Toshiba Satellite U845W-S410Average for category [13-inch]
VideoHDMIHDMI or DisplayPort
AudioStereo speakers, headphone and microphone jacksStereo speakers, headphone/microphone jacks
Data3 USB 3.0, (one w/power-off charge), SD card reader2 USB 3.0, 1 USB 2.0, SD card reader
NetworkingEthernet, 802.11n Wi-Fi, BluetoothEthernet, 802.11n Wi-Fi, Bluetooth, optional mobile broadband
Optical driveNoneDVD burner
You get the standard set of ports and connections on the Satellite U845W, most notably an Ethernet jack that folds out from the side, USB 3.0, and HDMI. What you don't get is an optical drive. Most people don't use them anyway, but a movie-targeted ultrabook like the U845W almost cries out for Blu-ray compatibility. You can plug in a separate USB DVD drive, but you won't ever want to.
My $999 reviewed configuration includes a third-gen Core i5 processor, 6GB of RAM, and a 500GB hard drive paired with 32GB of SSD storage for system files (a hybrid hard drive). Boot-up times are somewhat improved with a hybrid hard drive: a cold boot took about 25 seconds, but that's still not as fast as an SSD-only laptop. My $999 version, the U845W-S410, is the lowest-priced version of the Satellite U845W. Other configurations offer up to a Core i7 processor, Windows 7 Professional and a 256GB SSD, topping out at $1,564.
The included 1.7 GHz Intel Core i5-3317U processor is an Ivy Bridge Core i-series CPU, offering some modest speed improvements on last year's ultrabook chips. It's the same processor you can find on many other mainstream ultrabooks, including the more affordable Satellite U845 (non-wide-screen), Asus Zenbook Prime UX31A, and 13-inch Samsung Series 9.
In CNET's benchmark tests, it performed similarly to these other laptops. Integrated Intel HD 4000 graphics offer enough oomph for some basic gaming, but nothing approaching high-end. Street Fighter IV, an older game, ran at 22.9 frames per second at 1,366x768 resolution, about standard for this year's Ivy Bridge ultrabooks that lack any extra Nvidia or AMD graphics.

# Excerpts from a dataset

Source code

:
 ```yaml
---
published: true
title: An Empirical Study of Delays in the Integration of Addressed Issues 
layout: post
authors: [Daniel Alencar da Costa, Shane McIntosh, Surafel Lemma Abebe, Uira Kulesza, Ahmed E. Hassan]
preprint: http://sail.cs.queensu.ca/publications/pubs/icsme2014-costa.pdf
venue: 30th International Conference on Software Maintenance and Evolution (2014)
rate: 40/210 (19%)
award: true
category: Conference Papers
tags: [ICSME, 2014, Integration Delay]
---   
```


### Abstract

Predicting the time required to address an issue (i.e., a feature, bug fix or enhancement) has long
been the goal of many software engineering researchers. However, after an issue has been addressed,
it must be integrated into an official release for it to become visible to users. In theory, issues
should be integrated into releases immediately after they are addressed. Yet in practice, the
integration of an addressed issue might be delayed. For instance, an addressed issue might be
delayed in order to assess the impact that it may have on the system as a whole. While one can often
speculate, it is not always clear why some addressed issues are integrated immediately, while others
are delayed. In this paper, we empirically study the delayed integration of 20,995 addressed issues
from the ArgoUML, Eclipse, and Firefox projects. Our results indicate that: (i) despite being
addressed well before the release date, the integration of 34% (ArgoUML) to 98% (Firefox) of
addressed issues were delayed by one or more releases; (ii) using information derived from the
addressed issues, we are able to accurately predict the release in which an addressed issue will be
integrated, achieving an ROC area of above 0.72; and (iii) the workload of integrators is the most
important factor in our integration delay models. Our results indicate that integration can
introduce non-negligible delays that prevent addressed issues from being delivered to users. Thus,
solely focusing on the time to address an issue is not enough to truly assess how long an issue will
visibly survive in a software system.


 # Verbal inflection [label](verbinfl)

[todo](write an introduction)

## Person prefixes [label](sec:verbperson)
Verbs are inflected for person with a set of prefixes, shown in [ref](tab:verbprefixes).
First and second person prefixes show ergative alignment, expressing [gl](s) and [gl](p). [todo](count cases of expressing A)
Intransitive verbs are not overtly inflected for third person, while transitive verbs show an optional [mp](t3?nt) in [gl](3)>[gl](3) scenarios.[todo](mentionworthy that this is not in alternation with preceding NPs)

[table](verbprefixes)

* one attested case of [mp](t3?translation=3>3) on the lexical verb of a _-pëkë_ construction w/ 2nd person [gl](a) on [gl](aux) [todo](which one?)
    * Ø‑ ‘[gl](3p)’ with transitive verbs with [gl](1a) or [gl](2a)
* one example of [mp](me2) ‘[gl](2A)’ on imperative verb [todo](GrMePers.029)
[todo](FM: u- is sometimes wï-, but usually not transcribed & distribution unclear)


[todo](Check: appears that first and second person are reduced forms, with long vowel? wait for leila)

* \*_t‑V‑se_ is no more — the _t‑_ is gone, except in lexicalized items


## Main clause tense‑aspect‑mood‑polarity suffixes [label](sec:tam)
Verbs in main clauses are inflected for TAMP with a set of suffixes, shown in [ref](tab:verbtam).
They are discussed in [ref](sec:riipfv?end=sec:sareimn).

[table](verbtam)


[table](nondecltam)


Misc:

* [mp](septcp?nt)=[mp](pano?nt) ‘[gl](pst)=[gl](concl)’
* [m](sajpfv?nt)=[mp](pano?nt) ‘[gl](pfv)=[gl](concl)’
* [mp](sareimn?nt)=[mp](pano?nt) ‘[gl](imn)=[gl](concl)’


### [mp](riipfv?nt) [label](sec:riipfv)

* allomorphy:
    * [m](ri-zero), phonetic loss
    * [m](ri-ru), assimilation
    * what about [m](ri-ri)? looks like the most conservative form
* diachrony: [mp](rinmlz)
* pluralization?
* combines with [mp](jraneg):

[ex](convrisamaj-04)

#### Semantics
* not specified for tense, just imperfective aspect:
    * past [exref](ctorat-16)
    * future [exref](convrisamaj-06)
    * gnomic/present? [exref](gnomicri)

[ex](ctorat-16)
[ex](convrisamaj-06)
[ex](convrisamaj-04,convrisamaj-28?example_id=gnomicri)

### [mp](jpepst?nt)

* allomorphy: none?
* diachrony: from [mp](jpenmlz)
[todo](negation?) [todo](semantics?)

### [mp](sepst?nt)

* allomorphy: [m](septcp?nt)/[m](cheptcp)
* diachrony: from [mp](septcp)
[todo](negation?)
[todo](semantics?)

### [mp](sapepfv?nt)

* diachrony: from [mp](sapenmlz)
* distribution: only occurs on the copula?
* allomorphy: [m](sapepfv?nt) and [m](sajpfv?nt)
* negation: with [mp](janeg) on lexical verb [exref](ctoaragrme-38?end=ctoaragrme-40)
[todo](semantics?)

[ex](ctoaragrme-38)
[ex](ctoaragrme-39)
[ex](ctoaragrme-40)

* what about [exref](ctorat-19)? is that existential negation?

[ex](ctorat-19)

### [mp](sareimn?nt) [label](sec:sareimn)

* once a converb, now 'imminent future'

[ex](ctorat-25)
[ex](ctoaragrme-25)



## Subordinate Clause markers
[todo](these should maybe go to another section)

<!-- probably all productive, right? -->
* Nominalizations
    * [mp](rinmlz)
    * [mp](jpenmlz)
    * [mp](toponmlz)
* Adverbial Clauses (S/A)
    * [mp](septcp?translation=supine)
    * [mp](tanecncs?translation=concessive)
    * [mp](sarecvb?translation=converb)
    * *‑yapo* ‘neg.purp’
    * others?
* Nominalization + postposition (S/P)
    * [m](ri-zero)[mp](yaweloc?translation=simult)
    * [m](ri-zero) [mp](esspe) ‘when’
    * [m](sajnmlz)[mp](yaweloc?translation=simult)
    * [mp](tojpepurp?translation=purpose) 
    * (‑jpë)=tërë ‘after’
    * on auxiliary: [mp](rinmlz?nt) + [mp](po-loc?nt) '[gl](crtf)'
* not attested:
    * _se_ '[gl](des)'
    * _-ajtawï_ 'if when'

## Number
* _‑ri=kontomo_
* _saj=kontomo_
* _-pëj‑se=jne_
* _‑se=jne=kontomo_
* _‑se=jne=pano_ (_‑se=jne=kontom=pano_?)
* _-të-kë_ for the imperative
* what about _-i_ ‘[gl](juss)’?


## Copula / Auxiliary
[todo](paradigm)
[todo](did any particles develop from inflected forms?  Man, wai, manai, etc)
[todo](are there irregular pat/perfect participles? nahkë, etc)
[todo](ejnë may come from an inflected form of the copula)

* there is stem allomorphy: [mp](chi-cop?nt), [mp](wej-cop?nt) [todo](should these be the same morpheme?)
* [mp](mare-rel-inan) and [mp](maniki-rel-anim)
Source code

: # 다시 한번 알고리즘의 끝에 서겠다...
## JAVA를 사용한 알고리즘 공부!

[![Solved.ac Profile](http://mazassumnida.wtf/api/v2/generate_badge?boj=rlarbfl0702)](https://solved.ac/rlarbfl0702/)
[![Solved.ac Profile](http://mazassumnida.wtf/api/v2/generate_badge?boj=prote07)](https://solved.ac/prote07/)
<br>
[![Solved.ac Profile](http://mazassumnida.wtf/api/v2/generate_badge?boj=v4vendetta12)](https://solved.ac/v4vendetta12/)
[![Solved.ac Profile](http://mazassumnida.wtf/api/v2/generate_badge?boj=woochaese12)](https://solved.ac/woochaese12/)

# Work instructions
1: Set down the part of the laptop review between "The included 1.7" and "or AMD graphics.", inclusive.
2: According to the laptop review, how long did a cold boot take on the reviewed configuration?
The entries are separate material and have no connection to the laptop review.

# Task results
1:
The included 1.7 GHz Intel Core i5-3317U processor is an Ivy Bridge Core i-series CPU, offering some modest speed improvements on last year's ultrabook chips. It's the same processor you can find on many other mainstream ultrabooks, including the more affordable Satellite U845 (non-wide-screen), Asus Zenbook Prime UX31A, and 13-inch Samsung Series 9.
In CNET's benchmark tests, it performed similarly to these other laptops. Integrated Intel HD 4000 graphics offer enough oomph for some basic gaming, but nothing approaching high-end. Street Fighter IV, an older game, ran at 22.9 frames per second at 1,366x768 resolution, about standard for this year's Ivy Bridge ultrabooks that lack any extra Nvidia or AMD graphics.

2: About 25 seconds.